POLICIES & CODES OF THE COMPANY
The Company has posted the following documents on its website at www.totalhospitality.in
Code of Conduct for Board Members & Senior Management Personnel
Policy for Preservation of Documents
INTERNAL CONTROL SYSTEM AND THEIR ADEQUACY
The Company has adequate system of internal control to commensurate with the size, scale and complexity of its operations, to safeguard and protect from loss, unauthorized use or disposition of its assets. All the transactions are properly authorized, recorded and reported
to the Management. The Company is following all the applicable Accounting Standards for properly maintaining the books of accounts and reporting financial statements.
The management monitors and evaluates the efficacy and adequacy of internal control system in the Company, its compliances with operating systems, accounting procedures and policies. Based on the report of internal audit function, process owners undertake corrective action in their respective areas and thereby strengthen the controls.

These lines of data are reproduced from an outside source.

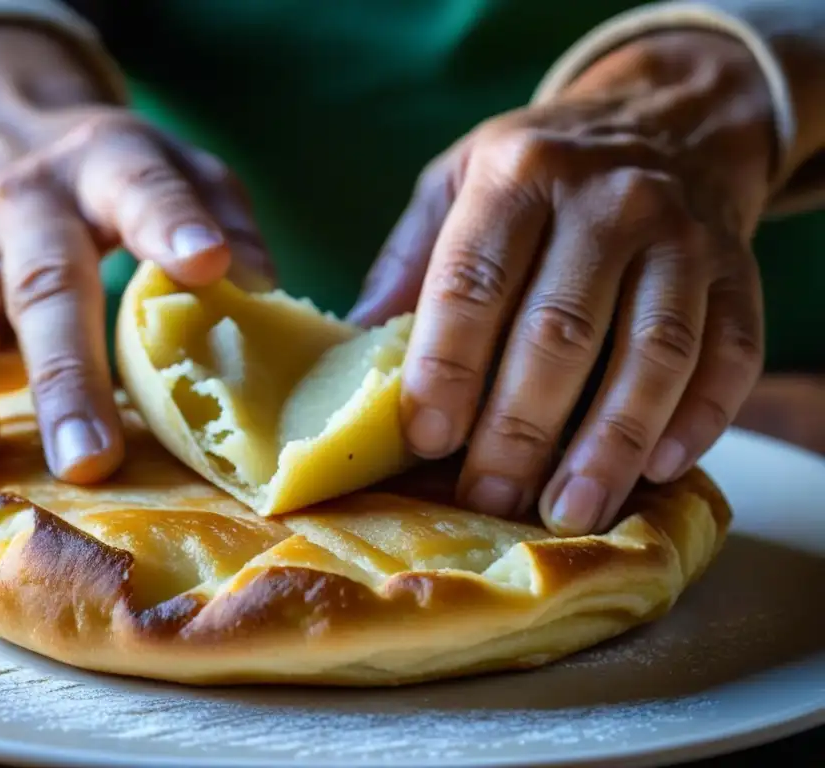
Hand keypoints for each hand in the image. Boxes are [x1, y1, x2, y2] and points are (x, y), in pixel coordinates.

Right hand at [0, 28, 271, 483]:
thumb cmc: (108, 183)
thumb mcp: (171, 169)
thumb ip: (221, 215)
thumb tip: (261, 287)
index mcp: (100, 165)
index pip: (138, 187)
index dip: (171, 223)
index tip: (210, 266)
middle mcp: (19, 205)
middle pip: (43, 287)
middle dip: (66, 376)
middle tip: (92, 459)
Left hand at [351, 30, 775, 534]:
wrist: (664, 121)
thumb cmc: (539, 174)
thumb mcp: (456, 184)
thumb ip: (408, 262)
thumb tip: (353, 348)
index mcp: (518, 177)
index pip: (474, 282)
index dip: (448, 365)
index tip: (427, 437)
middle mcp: (608, 200)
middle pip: (561, 332)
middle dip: (519, 429)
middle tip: (487, 496)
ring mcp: (683, 237)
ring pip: (652, 355)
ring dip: (609, 445)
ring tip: (567, 510)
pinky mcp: (739, 273)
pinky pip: (729, 354)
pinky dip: (698, 418)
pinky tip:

DISCLOSURE ON SEXUAL HARASSMENT OF WOMAN AT WORKPLACE (PREVENTION, PROHIBITION AND REDRESSAL) ACT, 2013
The Company has zero tolerance for sexual harassment at workplace. The company has established the Complaints Committee under the Sexual harassment of Women at Workplace (Prevention, Prohibition and Redressal) Act, 2013 and the rules framed there under.
The committee is constituted with Managing Director and Company Secretary as its members of the Company.
The Company is committed to providing equal opportunities without regard to their race, caste, sex, religion, colour, nationality, disability, etc. All women associates (permanent, temporary, contractual and trainees) as well as any women visiting the Companys office premises or women service providers are covered under this Policy. All employees are treated with dignity with a view to maintain a work environment free of sexual harassment whether physical, verbal or psychological.
During the year the company has widely disseminated the declaration for prohibition, prevention and redressal of sexual harassment at the workplace intended to promote gender sensitive safe spaces and remove underlying factors that contribute towards hostile work environment against women
The annual report as prepared by the Complaints Committee is as follows:
|Number of complaints of sexual harassment received in the year||NIL|
|Number of complaints disposed off during the year||NIL|
|Number of cases pending for more than ninety days||NIL|
|Number of workshops or awareness programme against sexual harassment carried out||NIL|
|Nature of action taken by the employer or District Officer||NIL|
MANAGEMENT DISCUSSION & ANALYSIS
The Management Discussion & Analysis Report on the performance, industry trends and other material changes with respect to the Company is given in "Annexure-IV" forming part of this report.
The Company always endeavors to keep timely response to shareholders request/grievances. Priority is accorded to address all the issues raised by the Stakeholders and provide them with satisfactory replies at the earliest. The Stakeholder Relationship Committee (earlier Shareholders and Investor Grievances committee) of the Board meets periodically and review the status of investors grievances.
SIGNIFICANT AND THE MATERIAL ORDERS PASSED BY THE REGULATORS OR COURTS
There are no significant material orders passed by the Regulators/Courts which would impact the going concern status of the Company and its future operations.
The Directors wish to convey their appreciation to its team for their enormous personal efforts as well as their collective contribution. The Directors would also like to thank the employees, shareholders, customers, dealers, bankers, Government and all the other business associates for the continuous support given by them to the Company and their confidence in its management.